А в телефонную трубку бубнит голос:
— «Рябила»! «Рябина»! Отвечайте, «Рябина»!..
«— …Я верую, дядя, верую горячо, страстно… (Становится перед ним на колени и кладет голову на его руки; утомленным голосом.) Мы отдохнем!..»
— «Тополь»!
— «Тополь» слушает.
— Плохо слушаешь. Почему «Рябина» не отвечает?.. Ее Первый вызывает.
— Сейчас проверю. «Рябина»! «Рябина»!.. А, черт — порыв! Лезу…
Федор оставил книгу, снял с головы веревочную петлю, которая держала возле уха телефонную трубку, вжимаясь в землю, выполз из окопа.

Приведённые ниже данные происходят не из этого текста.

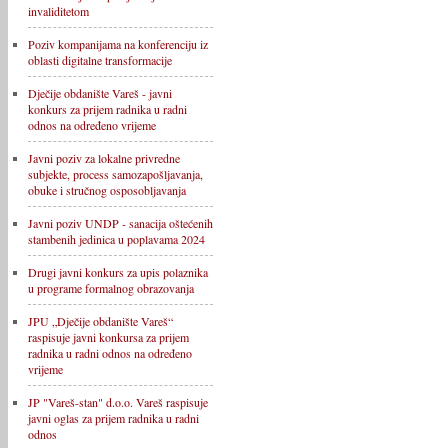
invaliditetom
Poziv kompanijama na konferenciju iz
oblasti digitalne transformacije
Dječije obdanište Vareš - javni
konkurs za prijem radnika u radni
odnos na određeno vrijeme
Javni poziv za lokalne privredne
subjekte, process samozapošljavanja,
obuke i stručnog osposobljavanja
Javni poziv UNDP - sanacija oštećenih
stambenih jedinica u poplavama 2024
Drugi javni konkurs za upis polaznika
u programe formalnog obrazovanja
JPU „Dječije obdanište Vareš“
raspisuje javni konkursa za prijem
radnika u radni odnos na određeno
vrijeme
JP "Vareš-stan" d.o.o. Vareš raspisuje
javni oglas za prijem radnika u radni
odnos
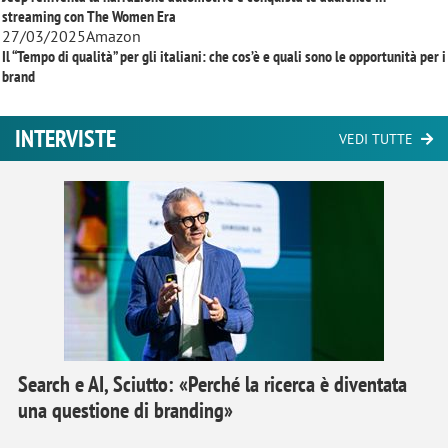
streaming con
The Women Era
27/03/2025
Amazon
Il “Tempo di qualità” per gli italiani: che cos’è e quali sono le opportunità per i
brand
INTERVISTE
VEDI TUTTE
Search e AI, Sciutto: «Perché la ricerca è diventata
una questione di branding»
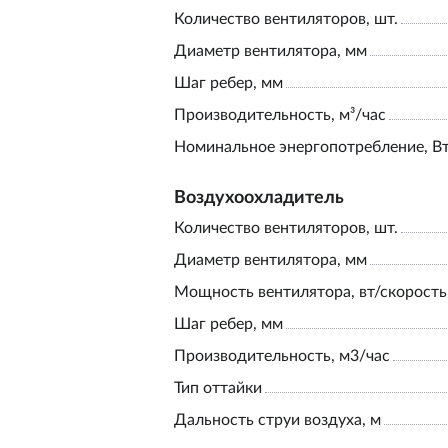
Количество вентиляторов, шт.
Диаметр вентилятора, мм
Шаг ребер, мм
Производительность, м³/час
Номинальное энергопотребление, В
Воздухоохладитель
Количество вентиляторов, шт.
Диаметр вентилятора, мм
Мощность вентилятора, вт/скорость
Шаг ребер, мм
Производительность, м3/час
Тип оттайки
Дальность струи воздуха, м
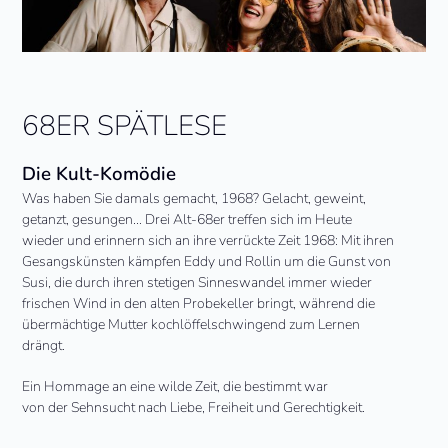
68ER SPÄTLESE
Die Kult-Komödie
Was haben Sie damals gemacht, 1968? Gelacht, geweint,
getanzt, gesungen… Drei Alt-68er treffen sich im Heute
wieder und erinnern sich an ihre verrückte Zeit 1968: Mit ihren
Gesangskünsten kämpfen Eddy und Rollin um die Gunst von
Susi, die durch ihren stetigen Sinneswandel immer wieder
frischen Wind in den alten Probekeller bringt, während die
übermächtige Mutter kochlöffelschwingend zum Lernen
drängt.
Ein Hommage an eine wilde Zeit, die bestimmt war
von der Sehnsucht nach Liebe, Freiheit und Gerechtigkeit.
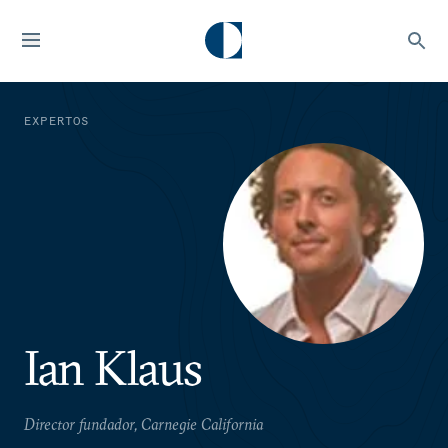
EXPERTOS
Ian Klaus
Director fundador, Carnegie California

Рванул снаряд, метнул навстречу Федору охапку бумаги. Прокатился мимо школьный глобус, макет земли…
17Дни, дни, дни…
Осень 1942 года в приволжских степях была сухой и солнечной, морозы ударили поздно.
Был долгий поход. Остановились посреди степи, насквозь промерзшей, черствой, удручающе унылой. По-лыпь в инее, кругом ни намека на жилье — пустыня. Привал ли на пять минут, на неделю или на месяцы? Солдаты, пряча лица в поднятые воротники шинелей, приплясывали на пронизывающем ветру, с неприязнью оглядывались — проклятое место, ждали команды: «Вперед!» Но забегали офицеры, бросая приказы: «Занимать оборону!» А это значит — здесь твой дом, здесь, где стоишь. Взяли в руки лопаты…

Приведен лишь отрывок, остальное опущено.